With 30 million views on her videos about “the $900 cat” saga, she’s been heard. The shelter? Not so much.
“To call people scammers, that’s a huge thing,” Garrett-Arndt told PITB. “You don’t just say someone scammed you. For her to say that about Noah Project, that hit hard for everyone.”
Garrett-Arndt said Noah Project’s social media staffer is hard at work trying to rectify the one-star reviews Mitchell’s followers left on the shelter’s Google listing, and said it’s taken considerable time to combat the damage to the shelter’s reputation.
Time spent dealing with negative reviews, filing police reports and reassuring spooked volunteers means less time dealing with the rescue’s primary mission — saving animals.
Garrett-Arndt said she consulted an attorney about taking to TikTok to tell the shelter’s story, and the attorney warned her that doing so could provoke an even stronger reaction from Mitchell, who has an enormous megaphone.
She said she doesn’t want to anger Mitchell for fear of what the influencer could do in the future, but believes the whole saga was manufactured for the benefit of the influencer’s TikTok account and followers. When the story blew up, she ran with it and wouldn’t return calls from the shelter in an attempt to fix the situation.
“She needed content, so it’s like ‘Let’s go get a cat,’ and then it got out of hand,” Garrett-Arndt said. “She has three million followers, but we have to stand our ground. The truth will come out.”
In the meantime, Mitchell — perhaps with an eye toward creating more viral content — says she’s getting a DNA test for Heart and has threatened to contact the other adopters who took home cats from the same two litters.

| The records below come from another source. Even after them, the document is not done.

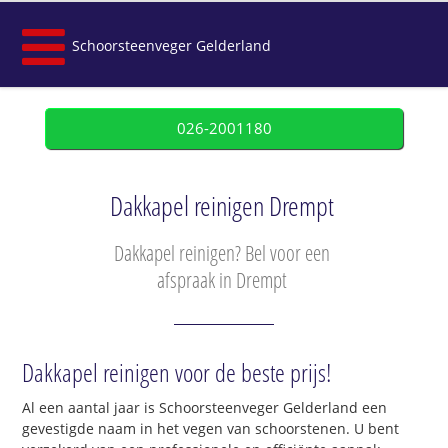
Schoorsteenveger Gelderland
026-2001180
Dakkapel reinigen Drempt
Dakkapel reinigen? Bel voor een
afspraak in Drempt
Dakkapel reinigen voor de beste prijs!
Al een aantal jaar is Schoorsteenveger Gelderland een
gevestigde naam in het vegen van schoorstenen. U bent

“Five other people paid the $900 adoption fee and not one of those people had an issue with it,” Garrett-Arndt said of adopters who took home the other kittens from the sickly litters.
The offer of a refund still stands, and staff at the Noah Project hope there’s an end to the madness.
“Why wouldn’t she come back to us? We’ll refund her,” Garrett-Arndt told PITB. “If you’re that unhappy about the $900, bring the cat back. Adopt another cat so we don’t have to [deal with] this and we don’t get dragged through the mud.”